1) Production Values
It would not be a stretch to say that “The Legend of Maula Jatt” is on-par with not only Bollywood, but also Hollywood films. After a long time, this is a Pakistani film that looks and feels like a film (rather than a condensed drama for the big screen). The story is the same revenge tale of the past (as is expected from a remake), but it’s the presentation and execution that grips the audience from the very first scene.
2) Fawad Khan and Hamza Abbasi’s Face Off
When it comes to actors who have the star power to command attention on the big screen, who better than Fawad Afzal Khan and Hamza Ali Abbasi? These are two men who are well-known for their acting abilities and charisma. However, this time around, both are portraying characters incredibly different from those they’ve played in the past – and they succeed! Fawad Khan’s Maula is not the quintessential hero – he’s almost animal like, a man often in a drunken stupor….and yet, it’s Fawad’s portrayal of this injured soul that makes him root-worthy. Of course, Hamza Ali Abbasi’s Noori Nath is a terrifying character, one that holds the viewer’s attention. Hamza is to “The Legend of Maula Jatt” what Amjad Khan is to “Sholay” – a scene stealing villain who wins the audience over with that strong, booming voice. And when Maula and Noori come together, the screen is set on fire with their face-off. Their scenes together are the highlight of the film!

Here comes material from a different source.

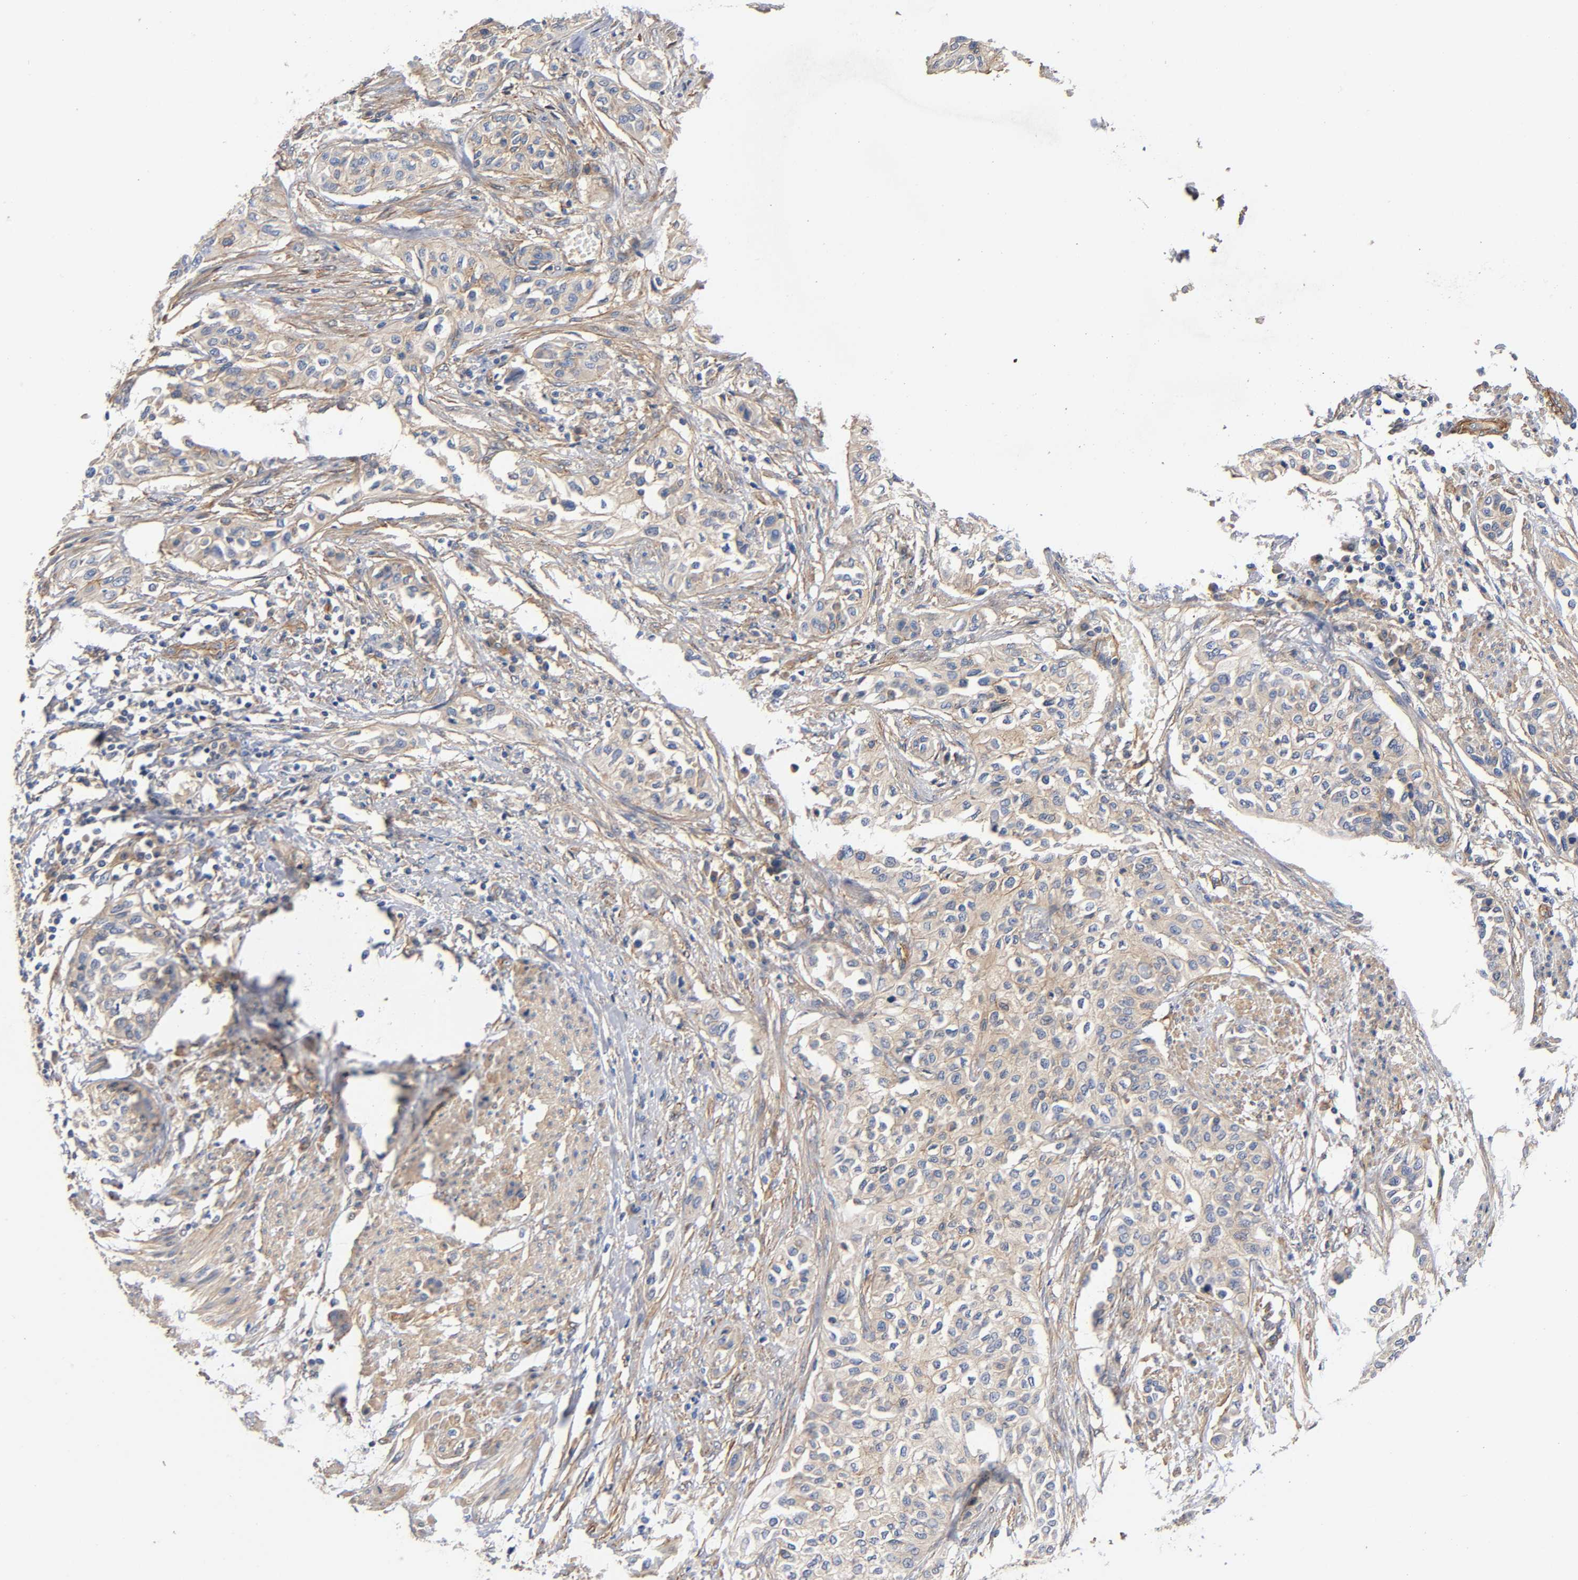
{"staining": {"intensity": "weak", "quantity": ">75%", "location": "cytoplasmic/membranous"}, "tissue": "urothelial cancer", "cell_type": "Tumor cells", "image_type": "cancer", "snomed": [{"axis": "morphology", "description": "Urothelial carcinoma, High grade"}, {"axis": "topography", "description": "Urinary bladder"}], "caption": "Human urothelial cancer stained with a brown dye displays weak cytoplasmic/membranous positive positivity in approximately >75% of tumor cells.", "gene": "MARS1", "patient": {"sex": "male", "age": 74}}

3) Humaima Malick and Mahira Khan As Strong Female Leads
Humaima Malick is the true female lead of this story and what a lead she is. Daaro is not a sitting duck. She is a strong woman in a man’s world, a woman born to lead and fight head-on with the men around her. Humaima Malick is a wonderful actor and her performance only reminds us that we’d love to see more of her – and hope she decides to return to acting. Mahira Khan’s Mukkho is essentially an extended special appearance, but she adds romance and comedy in an otherwise intense story. She is the light in Maula’s life and she puts a smile on our face, particularly her chemistry with Fawad Khan. She’s a woman who knows what she wants and does not care to follow societal norms. Is Mahira’s Punjabi flawed? Yes. Is it enough to complain about? The Fawad and Mahira chemistry makes it easy to overlook. Their chemistry is unmatched and Maula and Mukkho’s scenes just remind us that we need more of this beautiful pair.

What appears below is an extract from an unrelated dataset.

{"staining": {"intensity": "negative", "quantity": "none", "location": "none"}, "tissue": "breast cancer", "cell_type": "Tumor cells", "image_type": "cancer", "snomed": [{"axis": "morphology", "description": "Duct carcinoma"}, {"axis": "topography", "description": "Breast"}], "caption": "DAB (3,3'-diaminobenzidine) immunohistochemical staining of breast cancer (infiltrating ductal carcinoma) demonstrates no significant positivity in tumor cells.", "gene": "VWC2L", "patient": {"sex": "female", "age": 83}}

4) A Stellar Supporting Cast
There aren’t any actors who have been cast here based on connections. These are actors who fit their roles like a glove. From Faris Shafi’s humorous, enjoyable performance as Mooda, Gohar Rasheed’s sinister portrayal of Maakha, Ali Azmat’s strong Gogi or Saima Baloch’s haunting Rajjo, each actor is perfect for their character. There are some special appearances that also set off cheers. This is a stellar ensemble cast!
5) A Truly “Pakistani” Film
Many Pakistani films in recent years have struggled to find their identity. While some have followed the Bollywood path, complete with song and dance (which isn’t necessarily a negative), others have tried to delve into more modern, Hollywood-esque concepts. And while “The Legend of Maula Jatt” takes place in a world that is fantasy, a Pakistan that doesn’t really exist as portrayed on-screen (as a cousin humorously quipped, “In what Pakistan do men and women sit in bars together?”), the story being told feels, at heart, Pakistani. This film holds true to its identity with its earthy tale, larger (and louder) than life Punjabi dialogues, traditional costumes and even an oddly realistic “mujra.” There isn’t anything “relatable” about “The Legend of Maula Jatt,” but it feels like home.
If this film is playing anywhere in the vicinity, run, don’t walk, and watch it! As an audience, we should do our part to support the Pakistani film industry, especially when it’s a quality film.